[Stored items]
.....

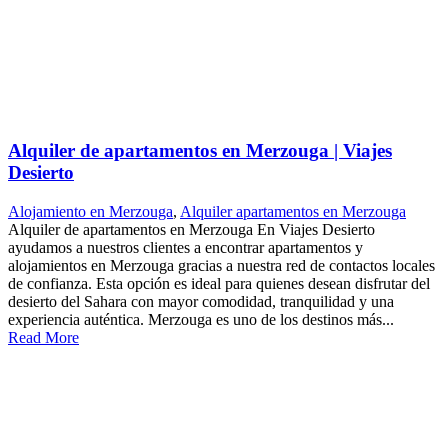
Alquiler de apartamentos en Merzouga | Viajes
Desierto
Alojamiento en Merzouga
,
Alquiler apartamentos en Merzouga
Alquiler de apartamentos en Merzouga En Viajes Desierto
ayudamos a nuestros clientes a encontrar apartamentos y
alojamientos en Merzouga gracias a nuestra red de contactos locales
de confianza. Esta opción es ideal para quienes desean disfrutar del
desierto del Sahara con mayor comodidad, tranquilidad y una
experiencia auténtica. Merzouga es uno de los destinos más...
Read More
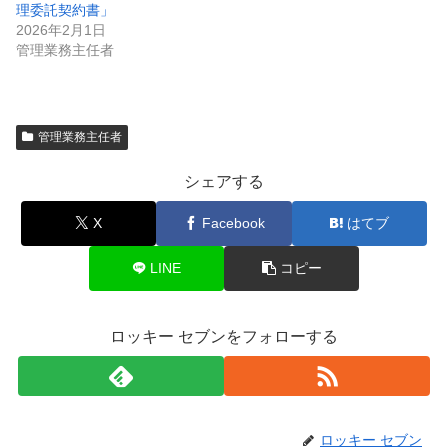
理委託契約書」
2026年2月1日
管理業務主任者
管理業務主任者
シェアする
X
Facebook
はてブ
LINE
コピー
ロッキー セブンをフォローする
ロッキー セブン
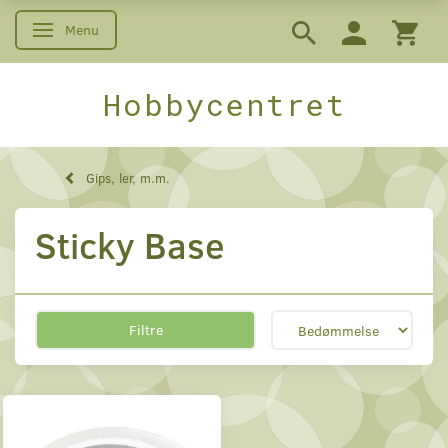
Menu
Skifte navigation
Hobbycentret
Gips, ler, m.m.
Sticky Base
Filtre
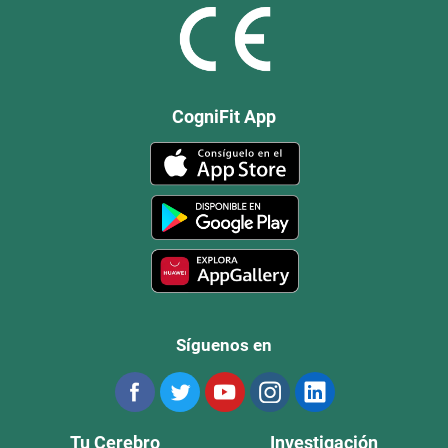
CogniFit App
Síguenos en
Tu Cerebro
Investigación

.....

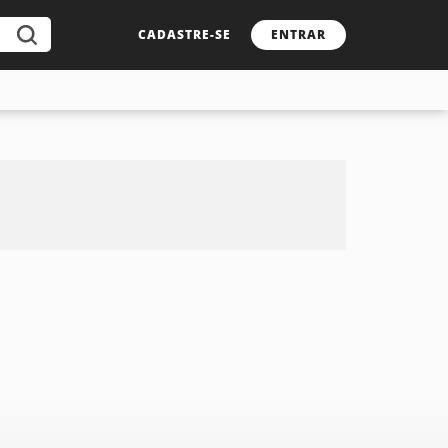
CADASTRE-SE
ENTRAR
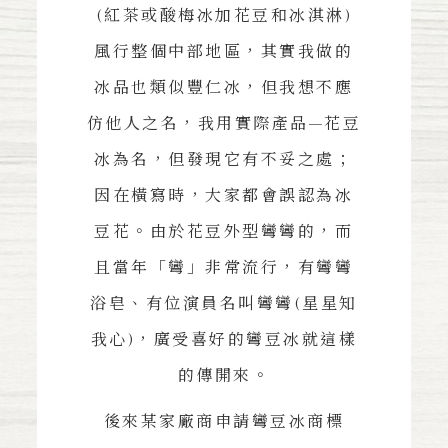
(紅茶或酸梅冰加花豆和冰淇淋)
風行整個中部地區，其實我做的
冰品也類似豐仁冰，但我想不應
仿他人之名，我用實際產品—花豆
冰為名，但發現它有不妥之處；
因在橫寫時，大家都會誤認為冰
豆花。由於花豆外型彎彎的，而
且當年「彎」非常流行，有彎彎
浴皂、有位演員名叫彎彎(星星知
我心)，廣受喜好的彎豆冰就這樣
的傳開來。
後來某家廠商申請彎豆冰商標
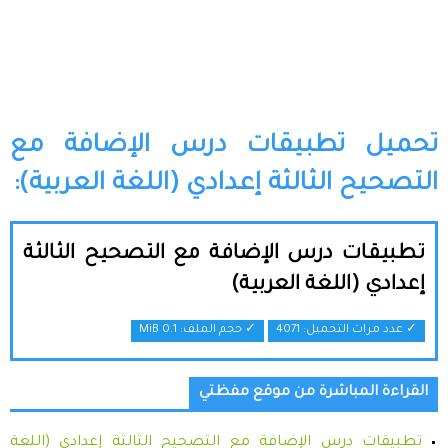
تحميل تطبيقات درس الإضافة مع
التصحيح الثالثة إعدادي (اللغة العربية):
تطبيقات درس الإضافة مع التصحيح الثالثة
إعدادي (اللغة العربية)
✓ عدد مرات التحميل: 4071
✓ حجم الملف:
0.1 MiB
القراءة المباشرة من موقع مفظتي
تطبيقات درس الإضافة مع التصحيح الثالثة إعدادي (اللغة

.....

**Your instructions:** Out of the records above, please copy exactly the lines from the line with "desierto del Sahara" up to and including the line with "Investigación", minus the pictures.

**Response below:**
desierto del Sahara con mayor comodidad, tranquilidad y una
experiencia auténtica. Merzouga es uno de los destinos más...
Read More
理委託契約書」
2026年2月1日
管理業務主任者
管理業務主任者
シェアする
X
Facebook
はてブ
LINE
コピー
ロッキー セブンをフォローする
ロッキー セブン
Menu
Skifte navigation
Hobbycentret
Gips, ler, m.m.
Sticky Base
Filtre
CogniFit App
Síguenos en
Tu Cerebro
Investigación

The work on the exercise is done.